If you still think that democracy is a moral system, then you have to deal with the cases of Jim Crow and Adolf Hitler and decide how and why they aren't part of what you mean. If you think it would be OK to target a policy at 2% of the population that would be wrong to target at 52%, then you have to give some account of why the numbers are relevant – and your explanation had better apply as well to the historical hard cases as it does to the present context you have in mind.

OK, you say, so maybe a reference to Hitler isn't illegitimate, but it's still a bad idea. It derails the discussion rather than moving anything forward.

Suppose we're having the majority rules debate and when I bring up the popular election of Hitler, you say, "I understand that you're making a formal comparison, but I think it's counter-productive to bring up the Nazis; there's just too much ugly emotion tied into that for me to deal with it rationally."

That certainly sounds reasonable, and perhaps if Terry Gross had said something similar to Grover Norquist I'd still be one of her listeners.

But I think even the bad-strategy argument is wrong. The whole point of referencing Hitler is to force you to test your principles in the extreme cases, and for most people, Hitler is as extreme as it gets. If we disallow reference to Hitler, it can only be an acknowledgement of the extreme position he holds in our moral imagination. But by banishing the extremes from rational discourse, we make it too easy to settle our beliefs with the comfortable cases, never having to follow positions through to their logical conclusions.

The attempt to apply logic to a disagreement is always based on formal parallels. Their purpose is to separate the underlying principle from the distractions of particular circumstance. Sometimes this involves finding less emotional examples, and sometimes it requires more emotional ones.

Sometimes they're good parallels ("So if you were the breadwinner, then it would be OK for me to do all the housework?"). Sometimes they're bad parallels ("If all your friends jumped off a cliff, would you jump off a cliff?"). And sometimes they're absurd parallels ("Hitler was a vegetarian, you know! You wanna be like Hitler?"). People who can't tell the difference have no business taking offense at what they don't understand.

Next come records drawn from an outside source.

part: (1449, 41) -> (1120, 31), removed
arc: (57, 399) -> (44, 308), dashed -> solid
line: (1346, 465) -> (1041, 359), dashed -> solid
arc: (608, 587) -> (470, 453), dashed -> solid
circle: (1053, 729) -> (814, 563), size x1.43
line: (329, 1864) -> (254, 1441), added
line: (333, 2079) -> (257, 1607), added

Think of a reference to Jim Crow, Hitler, Stalinism, Pol Pot – whoever or whatever is your most effective symbol of political evil – as a rhetorical shortcut to the reductio ad absurdum. The question is this: are you willing to stand by your logic when I apply it in the extreme? That is absolutely not an unfair question. If the history of the 20th century teaches us anything, it's that these extreme cases are relevant. They do happen. And they not only can be part of a rational conversation about political principles, I would argue that they should be.

June 23, 2005
Straughn
27-06-2005, 00:54
Apparently, you can't read, Ravenshrike, or at the very least, you can't comprehend what you read. Nowhere in his statement does Durbin come anywhere close to the "US soldiers=Nazis, Soviets, etc." equation. He notes that the actions against prisoners in US control are similar in kind (although not frequency) to those used against prisoners in those other regimes, and not to put too fine a point on it, he's exactly right.

The sorts of treatment prisoners at Gitmo, at Abu Ghraib, and at Baghram among others is of the same kind as was received by prisoners in Nazi Germany, Stalinist Russia, and other repressive regimes around the world in the past. Have we done it to the same degree? No. Have we done it with the same frequency? No.

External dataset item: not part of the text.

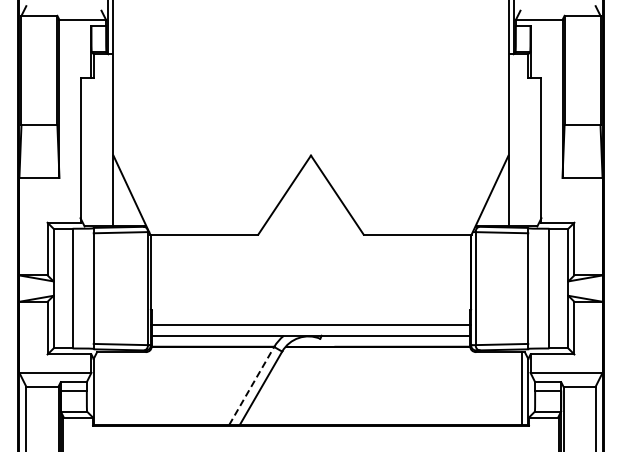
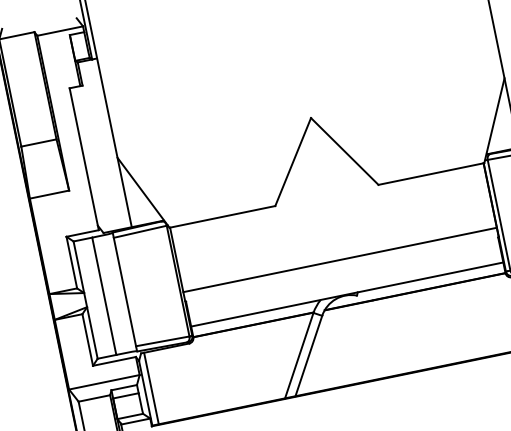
line: (310, 325) -> (339, 260), moved
line: (251, 385) -> (298, 355), dashed -> solid
line: (100, 387) -> (151, 387), added

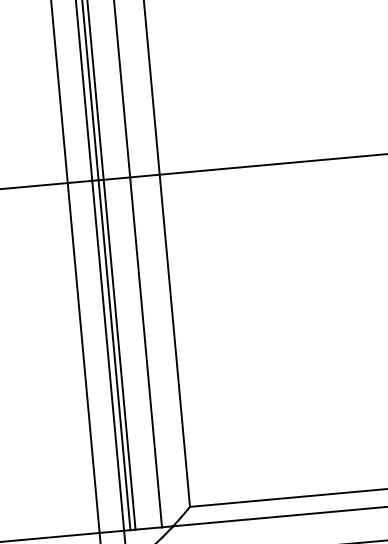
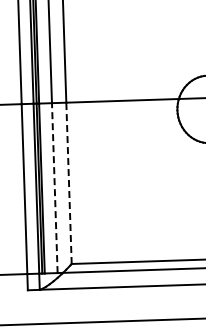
line: (175, 341) -> (69, 183), solid -> dashed
line: (145, 353) -> (54, 188), solid -> dashed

But is that really good enough?

No.

What's good enough is that we don't do it at all. To quote Republican Senator Lindsey Graham after the first Abu Ghraib pictures were released, "if we're going to be the good guys, we have to act like we're the good guys." What's going on in Gitmo and elsewhere puts the lie to the idea that we're a moral and upright country. Moral countries don't excuse this kind of shit. Moral people don't excuse it.

Maybe you do. If so, then that's between you and your conscience. If you're religious, then it's between you and your god. But in my eyes, anyone who condones the torture of another human being is lower than scum. Only you can know if you fit that description.